Charles Bowen was deployed as a missionary to East Indian people in the colony in 1919. He served until his death in 1942. His work led to the development of worship services in Hindi, and to a strategy of training local people to be catechists and for ordination. His son, Aubrey Roy Bowen, became the second indigenous pastor in 1936.

In 1943, on the two hundredth anniversary of ELC's founding, the church began publishing The Southern Cross bimonthly. That same year, a constitution establishing the Evangelical Lutheran Church in British Guiana (ELCBG) was adopted. The new church body had 12 congregations and 804 communicant members. The ELCBG was still highly controlled by the ULCA's Board for Mission, which provided the needed funding.

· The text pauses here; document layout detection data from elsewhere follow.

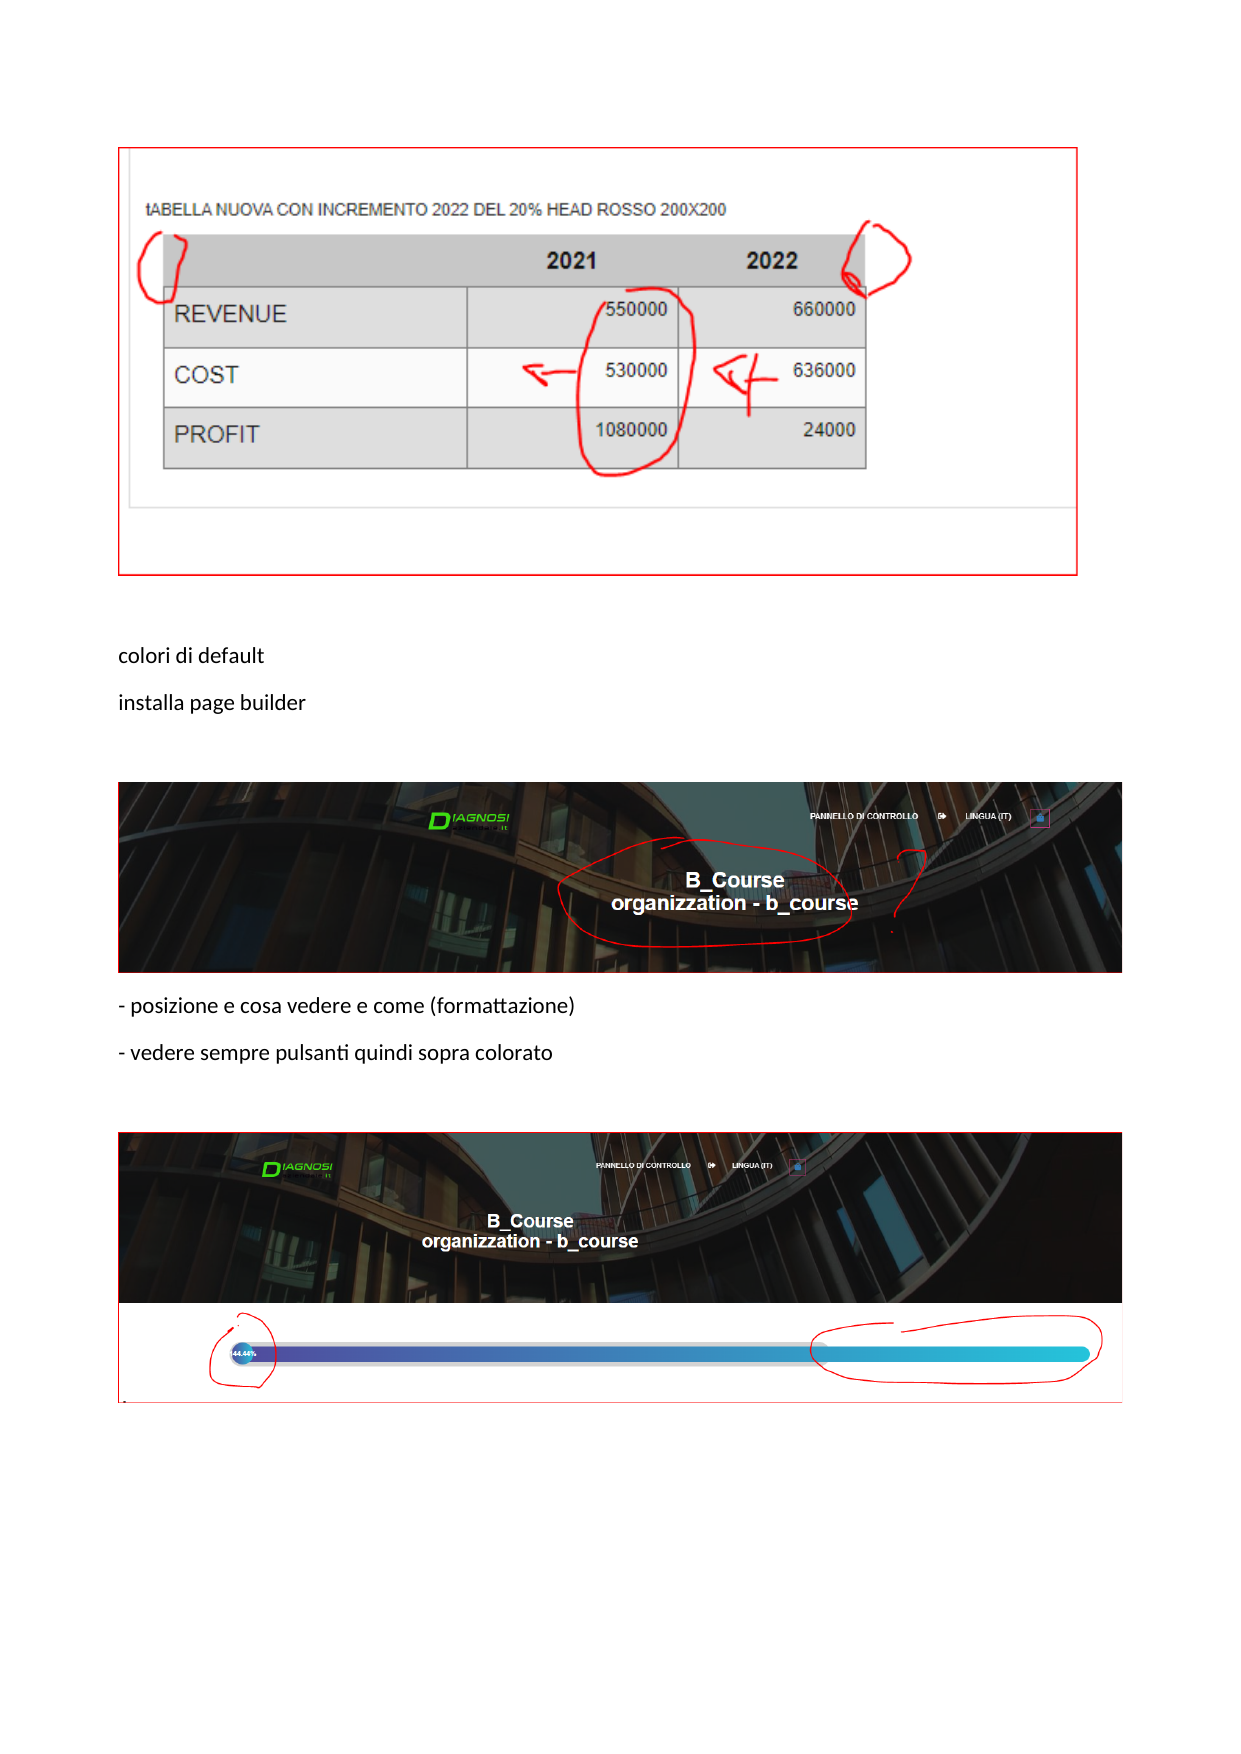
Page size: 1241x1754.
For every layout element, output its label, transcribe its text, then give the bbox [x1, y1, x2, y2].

text installa page builder [118, 688, 1122, 716]
picture [118, 1132, 1123, 1403]
picture [118, 782, 1123, 973]
picture [118, 147, 1078, 576]
text colori di default [118, 641, 1122, 669]
text - posizione e cosa vedere e come (formattazione) [118, 992, 1122, 1019]
text - vedere sempre pulsanti quindi sopra colorato [118, 1038, 1122, 1066]
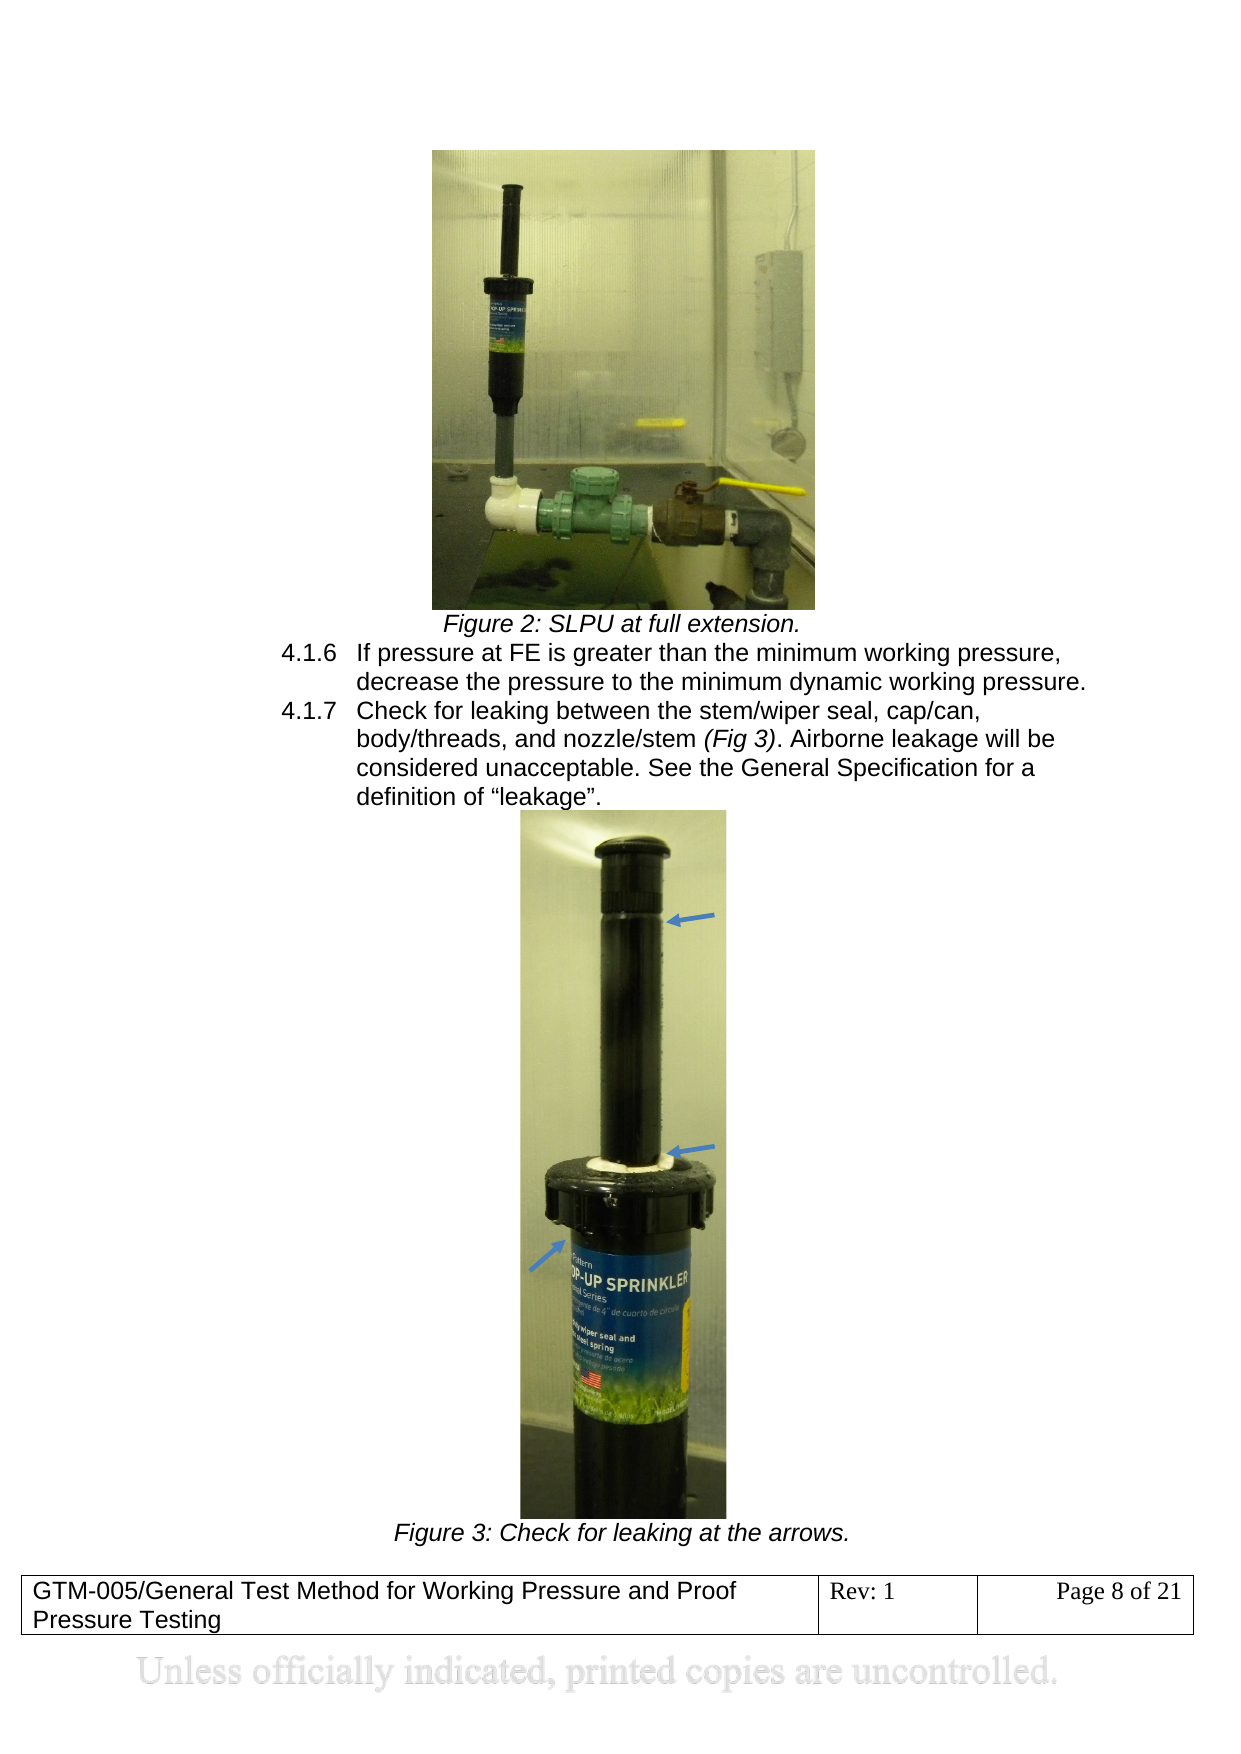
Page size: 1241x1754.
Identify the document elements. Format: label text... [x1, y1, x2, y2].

As a result, the ELCBG was regarded in Guyana as a wealthy church.

From 1947 to the 1985, lay missionaries were sent to work alongside the clerical missionaries. From 1947 to 1961, there were two missionaries for each local clergyman. In 1953, for example, there were 11 missionaries compared to 3 locals, although there were also 26 to 30 local catechists on staff. By 1961, there were 7 local clergy, rising to 12 in 1977. The formation of the Lutheran Church in America (LCA) in 1962 resulted in the ELCBG coming under that body's Board of World Missions.

=== Self-sufficiency ===
In 1966, Guyana became an independent nation. That same year, the ELCBG adopted a new constitution and a new name, the Evangelical Lutheran Church in Guyana. In 1972, the number of local clergy equaled the number of missionaries for the first time. The LCA decided that it would be best for the ELCG if the missionary support were gradually withdrawn so that the LCG could become self sufficient. Between 1982 and 1985, all clergy missionaries were withdrawn. The Catechist Training School, in which missionaries served as faculty and which had produced most of the local clergy, was closed in 1972. The inter-Protestant Guyana Extension Seminary was intended to serve similar purposes, but did not adequately provide the needed church workers. As a result, the ELCG's conventions in 1979 and 1980 expressed great concern that the move to self-sufficiency was occurring to quickly. One problem was that the better trained local clergy were leaving Guyana for better paid and less stressful positions elsewhere.

As of 2018, the ELCG has 44 congregations with 1,332 communicant members. Its 9 pastors and 11 deacons were all trained locally. Many of the church leaders have had a semester of theological study at Wartburg Theological Seminary in Dubuque, Iowa, and a basic unit of Clinical Pastoral Education in North America.